What to work on | Render each item as a JSON list of strings, one string per line, with blank lines omitted.

======== Records provided ========

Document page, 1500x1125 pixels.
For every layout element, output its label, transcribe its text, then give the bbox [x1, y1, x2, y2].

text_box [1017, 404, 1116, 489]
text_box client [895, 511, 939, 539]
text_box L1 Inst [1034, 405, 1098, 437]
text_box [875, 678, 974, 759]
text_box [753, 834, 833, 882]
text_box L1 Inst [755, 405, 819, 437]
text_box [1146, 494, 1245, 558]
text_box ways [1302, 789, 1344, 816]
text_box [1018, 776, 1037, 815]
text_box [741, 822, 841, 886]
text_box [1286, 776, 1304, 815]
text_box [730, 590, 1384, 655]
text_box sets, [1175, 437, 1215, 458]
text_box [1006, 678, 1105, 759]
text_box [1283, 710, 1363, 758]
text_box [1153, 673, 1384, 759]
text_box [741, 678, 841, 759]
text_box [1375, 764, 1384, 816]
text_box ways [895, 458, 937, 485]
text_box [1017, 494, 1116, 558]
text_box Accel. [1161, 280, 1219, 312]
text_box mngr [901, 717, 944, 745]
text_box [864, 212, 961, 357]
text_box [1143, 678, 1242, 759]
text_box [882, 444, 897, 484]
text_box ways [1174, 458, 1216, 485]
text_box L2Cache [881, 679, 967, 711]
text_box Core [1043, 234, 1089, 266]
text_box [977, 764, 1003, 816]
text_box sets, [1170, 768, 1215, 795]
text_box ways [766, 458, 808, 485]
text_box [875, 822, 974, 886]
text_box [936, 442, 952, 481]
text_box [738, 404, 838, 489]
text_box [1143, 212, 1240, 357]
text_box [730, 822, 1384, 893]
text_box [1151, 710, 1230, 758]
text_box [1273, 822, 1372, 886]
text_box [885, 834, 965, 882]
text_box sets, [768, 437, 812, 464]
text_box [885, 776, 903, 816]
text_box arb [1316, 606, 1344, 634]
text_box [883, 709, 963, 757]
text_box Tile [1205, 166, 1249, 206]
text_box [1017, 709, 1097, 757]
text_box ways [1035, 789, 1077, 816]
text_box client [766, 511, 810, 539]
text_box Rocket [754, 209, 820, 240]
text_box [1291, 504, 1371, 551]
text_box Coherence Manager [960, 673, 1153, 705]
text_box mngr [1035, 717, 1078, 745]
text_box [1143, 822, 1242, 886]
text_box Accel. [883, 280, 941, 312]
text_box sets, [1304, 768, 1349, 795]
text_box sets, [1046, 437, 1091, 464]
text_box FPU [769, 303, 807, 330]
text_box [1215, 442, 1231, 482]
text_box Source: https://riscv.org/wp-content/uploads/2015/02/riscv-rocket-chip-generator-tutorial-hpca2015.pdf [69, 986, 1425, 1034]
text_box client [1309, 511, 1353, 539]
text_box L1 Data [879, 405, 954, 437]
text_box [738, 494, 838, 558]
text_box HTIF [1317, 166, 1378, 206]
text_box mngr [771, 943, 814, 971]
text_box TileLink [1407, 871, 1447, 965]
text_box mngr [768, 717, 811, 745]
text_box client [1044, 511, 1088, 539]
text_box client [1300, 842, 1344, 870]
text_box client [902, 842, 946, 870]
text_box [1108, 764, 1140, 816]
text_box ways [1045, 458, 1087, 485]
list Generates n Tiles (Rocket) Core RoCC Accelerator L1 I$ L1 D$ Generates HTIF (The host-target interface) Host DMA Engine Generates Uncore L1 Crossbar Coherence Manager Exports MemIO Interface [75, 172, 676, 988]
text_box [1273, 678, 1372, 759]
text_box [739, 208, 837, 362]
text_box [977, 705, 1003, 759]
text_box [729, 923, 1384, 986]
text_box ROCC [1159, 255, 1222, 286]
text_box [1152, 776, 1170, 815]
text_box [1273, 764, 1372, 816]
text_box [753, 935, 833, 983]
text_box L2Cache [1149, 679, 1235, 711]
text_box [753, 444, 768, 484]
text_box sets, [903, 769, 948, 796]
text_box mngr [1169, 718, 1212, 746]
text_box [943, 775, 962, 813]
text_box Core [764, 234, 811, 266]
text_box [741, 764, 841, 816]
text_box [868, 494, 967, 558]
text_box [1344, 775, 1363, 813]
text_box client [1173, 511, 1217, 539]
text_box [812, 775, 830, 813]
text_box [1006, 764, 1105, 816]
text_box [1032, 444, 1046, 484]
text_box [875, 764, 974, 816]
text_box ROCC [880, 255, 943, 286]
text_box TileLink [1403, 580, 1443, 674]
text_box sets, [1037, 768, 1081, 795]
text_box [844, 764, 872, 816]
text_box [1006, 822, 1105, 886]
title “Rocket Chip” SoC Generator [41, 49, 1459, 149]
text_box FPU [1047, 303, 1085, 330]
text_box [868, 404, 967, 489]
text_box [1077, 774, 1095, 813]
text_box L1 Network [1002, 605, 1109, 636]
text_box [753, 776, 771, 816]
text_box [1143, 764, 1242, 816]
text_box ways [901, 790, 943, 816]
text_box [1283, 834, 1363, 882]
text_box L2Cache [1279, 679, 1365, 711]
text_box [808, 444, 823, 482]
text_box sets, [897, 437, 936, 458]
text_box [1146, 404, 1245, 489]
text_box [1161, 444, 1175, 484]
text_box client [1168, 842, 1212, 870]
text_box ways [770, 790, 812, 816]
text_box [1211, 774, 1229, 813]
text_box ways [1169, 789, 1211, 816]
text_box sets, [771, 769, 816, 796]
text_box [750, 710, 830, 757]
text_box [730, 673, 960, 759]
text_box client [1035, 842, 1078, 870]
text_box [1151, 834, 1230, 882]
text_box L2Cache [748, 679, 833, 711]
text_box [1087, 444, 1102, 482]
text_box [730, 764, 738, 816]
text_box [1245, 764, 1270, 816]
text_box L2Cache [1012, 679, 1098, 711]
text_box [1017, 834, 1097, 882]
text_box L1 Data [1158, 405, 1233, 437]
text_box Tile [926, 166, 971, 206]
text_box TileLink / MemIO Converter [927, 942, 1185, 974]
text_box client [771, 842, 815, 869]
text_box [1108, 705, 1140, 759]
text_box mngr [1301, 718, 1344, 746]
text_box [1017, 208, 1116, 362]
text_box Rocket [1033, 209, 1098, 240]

========

Solution |
[
  "Document page, 1500x1125 pixels.",
  "For every layout element, output its label, transcribe its text, then give the bbox [x1, y1, x2, y2].",
  "text_box [1017, 404, 1116, 489]",
  "text_box client [895, 511, 939, 539]",
  "text_box L1 Inst [1034, 405, 1098, 437]",
  "text_box [875, 678, 974, 759]",
  "text_box [753, 834, 833, 882]",
  "text_box L1 Inst [755, 405, 819, 437]",
  "text_box [1146, 494, 1245, 558]",
  "text_box ways [1302, 789, 1344, 816]",
  "text_box [1018, 776, 1037, 815]",
  "text_box [741, 822, 841, 886]",
  "text_box [1286, 776, 1304, 815]",
  "text_box [730, 590, 1384, 655]",
  "text_box sets, [1175, 437, 1215, 458]",
  "text_box [1006, 678, 1105, 759]",
  "text_box [1283, 710, 1363, 758]",
  "text_box [1153, 673, 1384, 759]",
  "text_box [741, 678, 841, 759]",
  "text_box [1375, 764, 1384, 816]",
  "text_box ways [895, 458, 937, 485]",
  "text_box [1017, 494, 1116, 558]",
  "text_box Accel. [1161, 280, 1219, 312]",
  "text_box mngr [901, 717, 944, 745]",
  "text_box [864, 212, 961, 357]",
  "text_box [1143, 678, 1242, 759]",
  "text_box [882, 444, 897, 484]",
  "text_box ways [1174, 458, 1216, 485]",
  "text_box L2Cache [881, 679, 967, 711]",
  "text_box Core [1043, 234, 1089, 266]",
  "text_box [977, 764, 1003, 816]",
  "text_box sets, [1170, 768, 1215, 795]",
  "text_box ways [766, 458, 808, 485]",
  "text_box [875, 822, 974, 886]",
  "text_box [936, 442, 952, 481]",
  "text_box [738, 404, 838, 489]",
  "text_box [1143, 212, 1240, 357]",
  "text_box [730, 822, 1384, 893]",
  "text_box [1151, 710, 1230, 758]",
  "text_box [1273, 822, 1372, 886]",
  "text_box [885, 834, 965, 882]",
  "text_box sets, [768, 437, 812, 464]",
  "text_box [885, 776, 903, 816]",
  "text_box arb [1316, 606, 1344, 634]",
  "text_box [883, 709, 963, 757]",
  "text_box Tile [1205, 166, 1249, 206]",
  "text_box [1017, 709, 1097, 757]",
  "text_box ways [1035, 789, 1077, 816]",
  "text_box client [766, 511, 810, 539]",
  "text_box Rocket [754, 209, 820, 240]",
  "text_box [1291, 504, 1371, 551]",
  "text_box Coherence Manager [960, 673, 1153, 705]",
  "text_box mngr [1035, 717, 1078, 745]",
  "text_box [1143, 822, 1242, 886]",
  "text_box Accel. [883, 280, 941, 312]",
  "text_box sets, [1304, 768, 1349, 795]",
  "text_box sets, [1046, 437, 1091, 464]",
  "text_box FPU [769, 303, 807, 330]",
  "text_box [1215, 442, 1231, 482]",
  "text_box Source: https://riscv.org/wp-content/uploads/2015/02/riscv-rocket-chip-generator-tutorial-hpca2015.pdf [69, 986, 1425, 1034]",
  "text_box client [1309, 511, 1353, 539]",
  "text_box L1 Data [879, 405, 954, 437]",
  "text_box [738, 494, 838, 558]",
  "text_box HTIF [1317, 166, 1378, 206]",
  "text_box mngr [771, 943, 814, 971]",
  "text_box TileLink [1407, 871, 1447, 965]",
  "text_box mngr [768, 717, 811, 745]",
  "text_box client [1044, 511, 1088, 539]",
  "text_box client [1300, 842, 1344, 870]",
  "text_box client [902, 842, 946, 870]",
  "text_box [1108, 764, 1140, 816]",
  "text_box ways [1045, 458, 1087, 485]",
  "list Generates n Tiles (Rocket) Core RoCC Accelerator L1 I$ L1 D$ Generates HTIF (The host-target interface) Host DMA Engine Generates Uncore L1 Crossbar Coherence Manager Exports MemIO Interface [75, 172, 676, 988]",
  "text_box [1273, 678, 1372, 759]",
  "text_box [739, 208, 837, 362]",
  "text_box [977, 705, 1003, 759]",
  "text_box [729, 923, 1384, 986]",
  "text_box ROCC [1159, 255, 1222, 286]",
  "text_box [1152, 776, 1170, 815]",
  "text_box [1273, 764, 1372, 816]",
  "text_box [753, 935, 833, 983]",
  "text_box L2Cache [1149, 679, 1235, 711]",
  "text_box [753, 444, 768, 484]",
  "text_box sets, [903, 769, 948, 796]",
  "text_box mngr [1169, 718, 1212, 746]",
  "text_box [943, 775, 962, 813]",
  "text_box Core [764, 234, 811, 266]",
  "text_box [741, 764, 841, 816]",
  "text_box [868, 494, 967, 558]",
  "text_box [1344, 775, 1363, 813]",
  "text_box client [1173, 511, 1217, 539]",
  "text_box [812, 775, 830, 813]",
  "text_box [1006, 764, 1105, 816]",
  "text_box [1032, 444, 1046, 484]",
  "text_box [875, 764, 974, 816]",
  "text_box ROCC [880, 255, 943, 286]",
  "text_box TileLink [1403, 580, 1443, 674]",
  "text_box sets, [1037, 768, 1081, 795]",
  "text_box [844, 764, 872, 816]",
  "text_box [1006, 822, 1105, 886]",
  "title “Rocket Chip” SoC Generator [41, 49, 1459, 149]",
  "text_box FPU [1047, 303, 1085, 330]",
  "text_box [868, 404, 967, 489]",
  "text_box [1077, 774, 1095, 813]",
  "text_box L1 Network [1002, 605, 1109, 636]",
  "text_box [753, 776, 771, 816]",
  "text_box [1143, 764, 1242, 816]",
  "text_box ways [901, 790, 943, 816]",
  "text_box [1283, 834, 1363, 882]",
  "text_box L2Cache [1279, 679, 1365, 711]",
  "text_box [808, 444, 823, 482]",
  "text_box sets, [897, 437, 936, 458]",
  "text_box [1146, 404, 1245, 489]",
  "text_box [1161, 444, 1175, 484]",
  "text_box client [1168, 842, 1212, 870]",
  "text_box ways [770, 790, 812, 816]",
  "text_box [1211, 774, 1229, 813]",
  "text_box ways [1169, 789, 1211, 816]",
  "text_box sets, [771, 769, 816, 796]",
  "text_box [750, 710, 830, 757]",
  "text_box [730, 673, 960, 759]",
  "text_box client [1035, 842, 1078, 870]",
  "text_box [1151, 834, 1230, 882]",
  "text_box L2Cache [748, 679, 833, 711]",
  "text_box [1087, 444, 1102, 482]",
  "text_box [730, 764, 738, 816]",
  "text_box [1245, 764, 1270, 816]",
  "text_box L2Cache [1012, 679, 1098, 711]",
  "text_box [1017, 834, 1097, 882]",
  "text_box L1 Data [1158, 405, 1233, 437]",
  "text_box Tile [926, 166, 971, 206]",
  "text_box TileLink / MemIO Converter [927, 942, 1185, 974]",
  "text_box client [771, 842, 815, 869]",
  "text_box [1108, 705, 1140, 759]",
  "text_box mngr [1301, 718, 1344, 746]",
  "text_box [1017, 208, 1116, 362]",
  "text_box Rocket [1033, 209, 1098, 240]"
]